▸ **Activity**: Write out again, exactly, the lines below starting at the one with "middle mcp: (354, 266)" and ending at the one with "ring tip: (368, 218)".

▸ **Data records**:
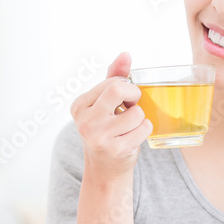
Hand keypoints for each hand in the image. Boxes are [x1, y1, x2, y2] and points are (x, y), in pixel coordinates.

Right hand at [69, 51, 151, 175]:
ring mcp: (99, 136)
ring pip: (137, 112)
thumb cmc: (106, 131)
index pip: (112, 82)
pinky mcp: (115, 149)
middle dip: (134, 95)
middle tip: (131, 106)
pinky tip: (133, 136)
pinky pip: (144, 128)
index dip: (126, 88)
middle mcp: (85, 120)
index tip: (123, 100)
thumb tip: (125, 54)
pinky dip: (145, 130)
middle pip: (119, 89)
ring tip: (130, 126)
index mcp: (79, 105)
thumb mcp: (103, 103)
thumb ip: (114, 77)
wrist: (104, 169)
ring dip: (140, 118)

--

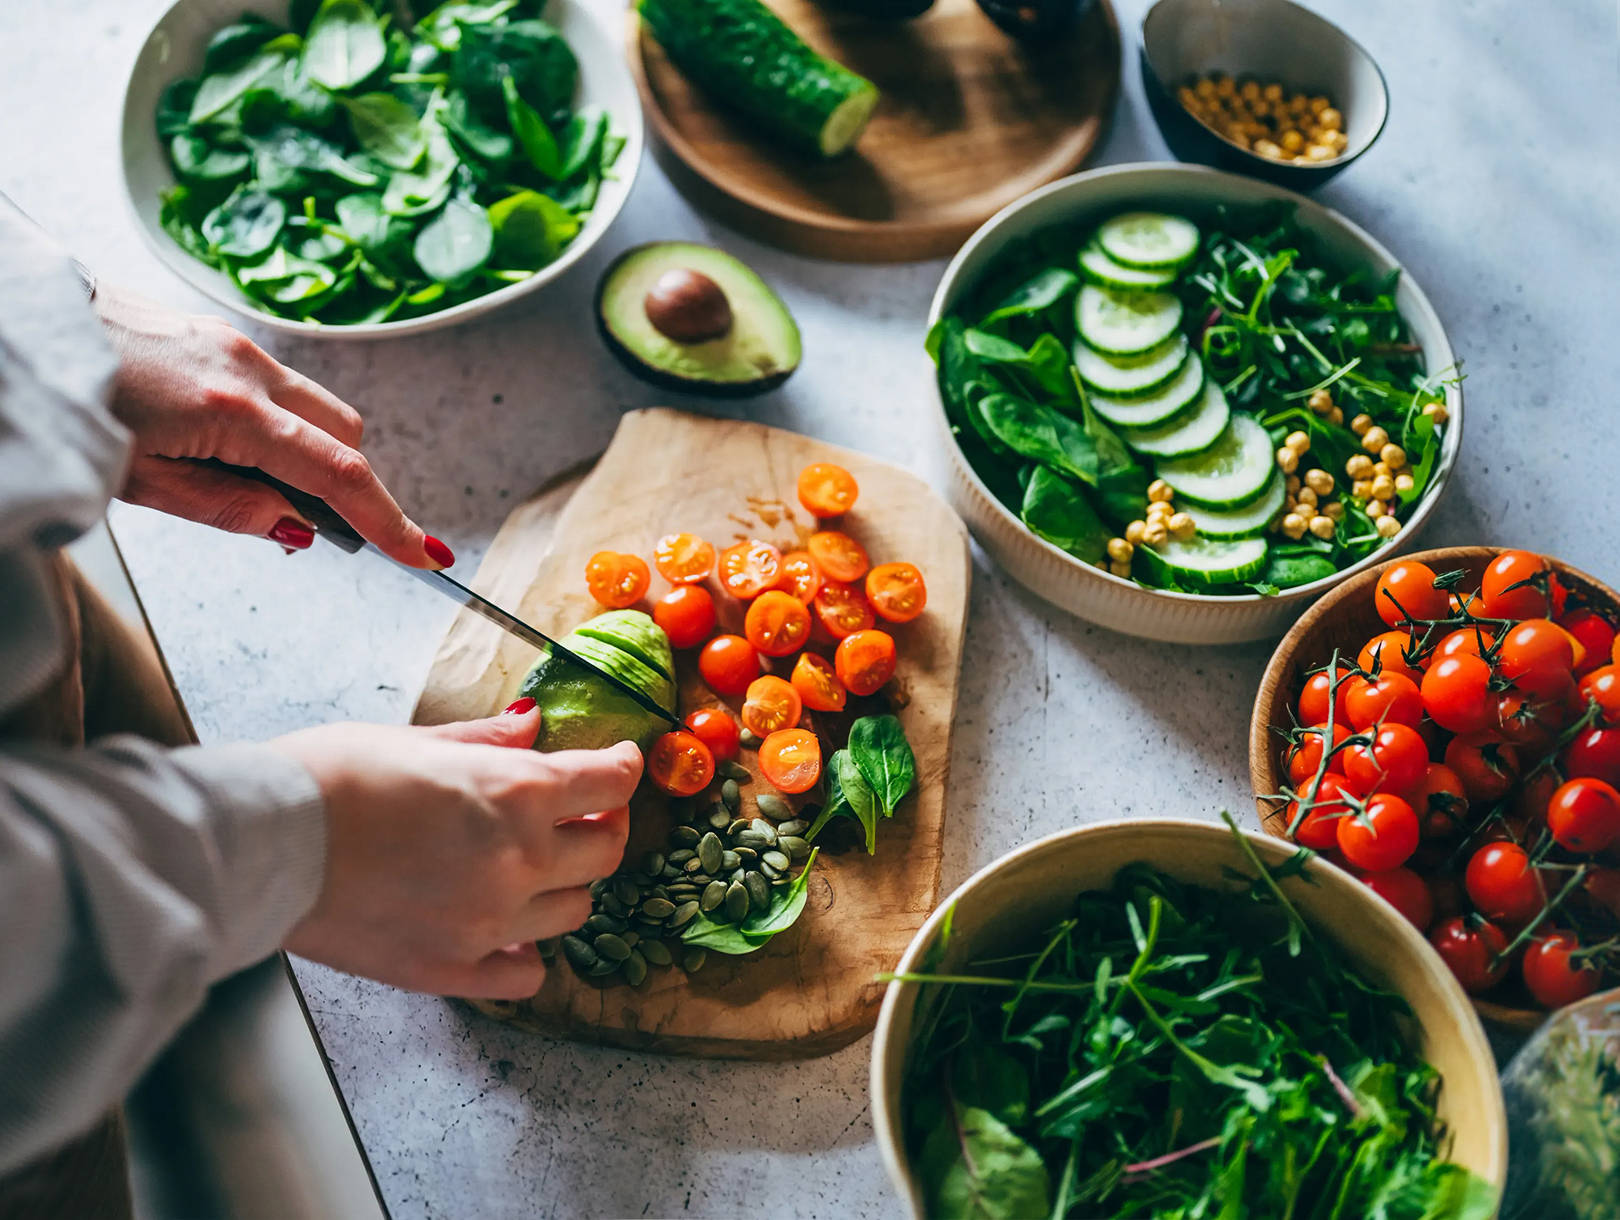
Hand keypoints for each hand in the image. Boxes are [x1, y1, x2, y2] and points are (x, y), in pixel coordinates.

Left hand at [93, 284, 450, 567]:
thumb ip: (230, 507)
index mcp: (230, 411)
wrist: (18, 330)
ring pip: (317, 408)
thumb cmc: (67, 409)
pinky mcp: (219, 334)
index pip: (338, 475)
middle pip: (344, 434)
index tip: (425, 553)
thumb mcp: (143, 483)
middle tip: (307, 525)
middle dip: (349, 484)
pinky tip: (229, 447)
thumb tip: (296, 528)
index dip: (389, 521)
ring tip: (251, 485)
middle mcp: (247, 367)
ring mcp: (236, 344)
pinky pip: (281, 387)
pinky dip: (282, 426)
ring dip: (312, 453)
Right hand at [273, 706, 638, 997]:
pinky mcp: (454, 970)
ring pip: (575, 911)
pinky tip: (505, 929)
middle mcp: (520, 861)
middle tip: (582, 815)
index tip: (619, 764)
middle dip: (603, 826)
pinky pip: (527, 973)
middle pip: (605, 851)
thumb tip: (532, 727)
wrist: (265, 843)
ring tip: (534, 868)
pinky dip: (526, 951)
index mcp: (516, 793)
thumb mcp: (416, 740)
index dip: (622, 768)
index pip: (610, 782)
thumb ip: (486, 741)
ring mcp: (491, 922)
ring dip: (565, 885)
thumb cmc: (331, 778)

---

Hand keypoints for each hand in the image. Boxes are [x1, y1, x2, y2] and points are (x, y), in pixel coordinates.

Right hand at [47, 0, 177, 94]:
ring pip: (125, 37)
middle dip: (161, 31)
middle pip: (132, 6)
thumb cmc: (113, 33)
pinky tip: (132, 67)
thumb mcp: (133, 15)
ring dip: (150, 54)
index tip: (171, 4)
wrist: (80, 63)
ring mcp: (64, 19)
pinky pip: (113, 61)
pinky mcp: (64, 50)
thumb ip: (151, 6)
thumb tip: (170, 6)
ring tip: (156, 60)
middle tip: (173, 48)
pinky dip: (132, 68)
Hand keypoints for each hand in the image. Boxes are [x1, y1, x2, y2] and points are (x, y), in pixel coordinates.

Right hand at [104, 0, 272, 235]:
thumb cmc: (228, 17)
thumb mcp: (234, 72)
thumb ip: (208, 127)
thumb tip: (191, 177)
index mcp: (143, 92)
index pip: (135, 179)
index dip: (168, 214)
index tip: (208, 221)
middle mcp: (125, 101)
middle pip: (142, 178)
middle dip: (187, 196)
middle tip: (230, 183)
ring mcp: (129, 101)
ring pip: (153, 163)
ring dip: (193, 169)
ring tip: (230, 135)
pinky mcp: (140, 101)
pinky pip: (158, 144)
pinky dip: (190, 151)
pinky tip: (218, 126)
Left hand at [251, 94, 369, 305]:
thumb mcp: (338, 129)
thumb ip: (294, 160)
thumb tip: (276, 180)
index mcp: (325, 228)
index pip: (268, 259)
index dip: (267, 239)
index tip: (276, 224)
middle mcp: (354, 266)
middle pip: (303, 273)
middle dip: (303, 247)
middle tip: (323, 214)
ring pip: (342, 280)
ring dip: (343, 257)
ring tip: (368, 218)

▸ **Response to the exercise**:
middle mcp: (354, 266)
middle pip: (303, 273)
middle dip: (303, 247)
middle tip: (323, 214)
ring pip: (342, 280)
ring dip: (343, 257)
ring tip: (368, 218)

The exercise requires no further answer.